> Material shown:

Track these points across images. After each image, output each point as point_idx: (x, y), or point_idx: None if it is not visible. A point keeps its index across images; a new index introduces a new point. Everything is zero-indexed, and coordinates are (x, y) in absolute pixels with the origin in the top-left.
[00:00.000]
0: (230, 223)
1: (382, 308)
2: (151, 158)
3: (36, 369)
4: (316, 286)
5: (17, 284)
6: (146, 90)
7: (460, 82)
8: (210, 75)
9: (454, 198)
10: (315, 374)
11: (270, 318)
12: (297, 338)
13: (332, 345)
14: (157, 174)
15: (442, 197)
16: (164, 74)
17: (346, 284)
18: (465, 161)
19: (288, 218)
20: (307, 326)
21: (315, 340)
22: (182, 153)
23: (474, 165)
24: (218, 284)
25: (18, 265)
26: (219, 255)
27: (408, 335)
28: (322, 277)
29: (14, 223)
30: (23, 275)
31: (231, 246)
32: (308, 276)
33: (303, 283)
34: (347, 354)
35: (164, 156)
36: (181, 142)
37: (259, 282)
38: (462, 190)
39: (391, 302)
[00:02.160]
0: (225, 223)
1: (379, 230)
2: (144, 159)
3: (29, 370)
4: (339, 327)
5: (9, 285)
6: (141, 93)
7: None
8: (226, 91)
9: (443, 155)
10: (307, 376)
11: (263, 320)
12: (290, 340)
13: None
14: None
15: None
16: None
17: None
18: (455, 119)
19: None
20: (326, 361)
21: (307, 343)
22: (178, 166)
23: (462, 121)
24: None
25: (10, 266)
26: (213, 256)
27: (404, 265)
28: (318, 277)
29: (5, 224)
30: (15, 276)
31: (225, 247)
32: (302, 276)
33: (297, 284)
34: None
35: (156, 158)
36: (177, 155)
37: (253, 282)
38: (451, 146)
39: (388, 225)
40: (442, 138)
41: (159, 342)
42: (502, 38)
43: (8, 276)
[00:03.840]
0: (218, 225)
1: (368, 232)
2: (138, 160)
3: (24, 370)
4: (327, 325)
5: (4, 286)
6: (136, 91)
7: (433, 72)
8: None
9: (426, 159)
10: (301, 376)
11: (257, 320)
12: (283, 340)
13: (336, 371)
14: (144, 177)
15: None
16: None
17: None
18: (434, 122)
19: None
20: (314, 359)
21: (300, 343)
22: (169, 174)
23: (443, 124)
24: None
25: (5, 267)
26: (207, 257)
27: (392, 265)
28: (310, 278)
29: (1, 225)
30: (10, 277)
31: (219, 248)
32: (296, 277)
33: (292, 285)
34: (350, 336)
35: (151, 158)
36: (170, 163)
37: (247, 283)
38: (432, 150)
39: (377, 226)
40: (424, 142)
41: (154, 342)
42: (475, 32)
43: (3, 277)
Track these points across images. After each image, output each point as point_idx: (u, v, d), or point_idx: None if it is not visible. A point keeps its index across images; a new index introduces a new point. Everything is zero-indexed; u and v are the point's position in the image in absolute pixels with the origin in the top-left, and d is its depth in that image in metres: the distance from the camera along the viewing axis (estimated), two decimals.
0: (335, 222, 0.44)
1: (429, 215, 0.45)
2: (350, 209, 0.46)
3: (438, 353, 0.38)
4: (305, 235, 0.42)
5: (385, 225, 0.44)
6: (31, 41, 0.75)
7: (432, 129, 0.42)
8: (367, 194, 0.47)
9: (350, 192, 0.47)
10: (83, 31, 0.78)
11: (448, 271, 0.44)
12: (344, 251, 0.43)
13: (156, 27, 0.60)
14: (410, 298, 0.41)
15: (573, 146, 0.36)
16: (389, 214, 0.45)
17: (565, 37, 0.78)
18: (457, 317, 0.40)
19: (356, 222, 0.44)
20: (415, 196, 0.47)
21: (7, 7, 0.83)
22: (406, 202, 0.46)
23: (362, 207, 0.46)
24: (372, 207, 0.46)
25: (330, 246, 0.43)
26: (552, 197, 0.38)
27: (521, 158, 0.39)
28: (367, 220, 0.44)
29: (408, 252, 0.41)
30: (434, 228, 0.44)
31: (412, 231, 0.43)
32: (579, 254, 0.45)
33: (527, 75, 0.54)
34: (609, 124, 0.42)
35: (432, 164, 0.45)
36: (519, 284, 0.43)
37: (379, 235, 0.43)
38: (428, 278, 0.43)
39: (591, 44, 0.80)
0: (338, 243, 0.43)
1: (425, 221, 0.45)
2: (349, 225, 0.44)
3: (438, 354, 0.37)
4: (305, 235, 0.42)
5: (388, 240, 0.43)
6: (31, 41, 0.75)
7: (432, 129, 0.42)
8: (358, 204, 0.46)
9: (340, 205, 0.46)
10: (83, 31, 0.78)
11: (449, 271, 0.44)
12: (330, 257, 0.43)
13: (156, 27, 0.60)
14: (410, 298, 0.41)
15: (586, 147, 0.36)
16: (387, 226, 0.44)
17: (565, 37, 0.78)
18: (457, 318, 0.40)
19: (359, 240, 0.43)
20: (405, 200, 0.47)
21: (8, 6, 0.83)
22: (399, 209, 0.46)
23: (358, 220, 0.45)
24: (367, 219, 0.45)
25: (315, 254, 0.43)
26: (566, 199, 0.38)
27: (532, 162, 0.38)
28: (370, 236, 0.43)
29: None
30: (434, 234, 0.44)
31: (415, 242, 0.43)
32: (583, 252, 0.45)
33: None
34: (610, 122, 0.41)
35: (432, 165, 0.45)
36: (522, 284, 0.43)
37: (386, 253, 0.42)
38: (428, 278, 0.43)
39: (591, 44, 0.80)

> Instructions for the task: Would you return the full set of entries, unchanged in every detail?

> Response to this task:
Track these points across images. After each image, output each point as point_idx: (x, y), or point_idx: None if it is not visible. A point keeps its index across images; a new index introduces a new point. Everything is zero-indexed, and coordinates are (x, y) in absolute pixels with the origin in the top-left.
[00:00.000]
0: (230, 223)
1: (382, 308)
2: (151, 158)
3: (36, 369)
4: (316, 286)
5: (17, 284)
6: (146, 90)
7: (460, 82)
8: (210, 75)
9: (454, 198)
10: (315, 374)
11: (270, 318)
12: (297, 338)
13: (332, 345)
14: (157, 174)
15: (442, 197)
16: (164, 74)
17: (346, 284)
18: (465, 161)
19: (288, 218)
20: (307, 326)
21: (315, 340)
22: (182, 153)
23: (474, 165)
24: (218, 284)
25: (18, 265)
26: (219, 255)
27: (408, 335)
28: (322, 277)
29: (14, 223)
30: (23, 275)
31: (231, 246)
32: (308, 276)
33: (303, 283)
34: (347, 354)
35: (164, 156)
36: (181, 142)
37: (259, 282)
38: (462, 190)
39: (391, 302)
[00:02.160]
0: (225, 223)
1: (379, 230)
2: (144, 159)
3: (29, 370)
4: (339, 327)
5: (9, 285)
6: (141, 93)
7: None
8: (226, 91)
9: (443, 155)
10: (307, 376)
11: (263, 320)
12: (290, 340)
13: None
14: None
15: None
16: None
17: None
18: (455, 119)
19: None
20: (326, 361)
21: (307, 343)
22: (178, 166)
23: (462, 121)
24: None
25: (10, 266)
26: (213, 256)
27: (404, 265)
28: (318, 277)
29: (5, 224)
30: (15, 276)
31: (225, 247)
32: (302, 276)
33: (297, 284)
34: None
35: (156, 158)
36: (177, 155)
37: (253, 282)
38: (451, 146)
39: (388, 225)
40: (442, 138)
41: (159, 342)
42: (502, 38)
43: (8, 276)
[00:03.840]
0: (218, 225)
1: (368, 232)
2: (138, 160)
3: (24, 370)
4: (327, 325)
5: (4, 286)
6: (136, 91)
7: (433, 72)
8: None
9: (426, 159)
10: (301, 376)
11: (257, 320)
12: (283, 340)
13: (336, 371)
14: (144, 177)
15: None
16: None
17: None
18: (434, 122)
19: None
20: (314, 359)
21: (300, 343)
22: (169, 174)
23: (443, 124)
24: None
25: (5, 267)
26: (207, 257)
27: (392, 265)
28: (310, 278)
29: (1, 225)
30: (10, 277)
31: (219, 248)
32: (296, 277)
33: (292, 285)
34: (350, 336)
35: (151, 158)
36: (170, 163)
37: (247, 283)
38: (432, 150)
39: (377, 226)
40: (424, 142)
41: (154, 342)
42: (475, 32)
43: (3, 277)
Track these points across images. After each image, output each point as point_idx: (u, v, d), or point_idx: None if it is not visible. A point keeps its index across images; a new index introduces a new point. Everything is zero-indexed; u and v are the point's position in the image in absolute pixels with the origin in the top-left, and d is its depth in that image in metres: the distance from the camera along the viewing axis (estimated), two decimals.
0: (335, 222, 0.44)
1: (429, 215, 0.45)
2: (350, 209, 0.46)
3: (438, 353, 0.38)
4: (305, 235, 0.42)
5: (385, 225, 0.44)
6: (31, 41, 0.75)
7: (432, 129, 0.42)
8: (367, 194, 0.47)
9: (350, 192, 0.47)
10: (83, 31, 0.78)
11: (448, 271, 0.44)
12: (344, 251, 0.43)
13: (156, 27, 0.60)
14: (410, 298, 0.41)
15: (573, 146, 0.36)
16: (389, 214, 0.45)
17: (565, 37, 0.78)
18: (457, 317, 0.40)
19: (356, 222, 0.44)
20: (415, 196, 0.47)
21: (7, 7, 0.83)
22: (406, 202, 0.46)
23: (362, 207, 0.46)
24: (372, 207, 0.46)
25: (330, 246, 0.43)
26: (552, 197, 0.38)
27: (521, 158, 0.39)
28: (367, 220, 0.44)
29: (408, 252, 0.41)
30: (434, 228, 0.44)
31: (412, 231, 0.43)
32: (579, 254, 0.45)
33: (527, 75, 0.54)
34: (609, 124, 0.42)
35: (432, 164, 0.45)
36: (519, 284, 0.43)
37: (379, 235, 0.43)
38: (428, 278, 0.43)
39: (591, 44, 0.80)
0: (338, 243, 0.43)
1: (425, 221, 0.45)
2: (349, 225, 0.44)
3: (438, 354, 0.37)
4: (305, 235, 0.42)
5: (388, 240, 0.43)
6: (31, 41, 0.75)
7: (432, 129, 0.42)
8: (358, 204, 0.46)
9: (340, 205, 0.46)
10: (83, 31, 0.78)
11: (449, 271, 0.44)
12: (330, 257, 0.43)
13: (156, 27, 0.60)
14: (410, 298, 0.41)
15: (586, 147, 0.36)
16: (387, 226, 0.44)
17: (565, 37, 0.78)
18: (457, 318, 0.40)
19: (359, 240, 0.43)
20: (405, 200, 0.47)
21: (8, 6, 0.83)
22: (399, 209, 0.46)
23: (358, 220, 0.45)
24: (367, 219, 0.45)
25: (315, 254, 0.43)
26: (566, 199, 0.38)
27: (532, 162, 0.38)
28: (370, 236, 0.43)
29: None
30: (434, 234, 0.44)
31: (415, 242, 0.43)
32: (583, 252, 0.45)
33: None
34: (610, 122, 0.41)
35: (432, 165, 0.45)
36: (522, 284, 0.43)
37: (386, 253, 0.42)
38: (428, 278, 0.43)
39: (591, 44, 0.80)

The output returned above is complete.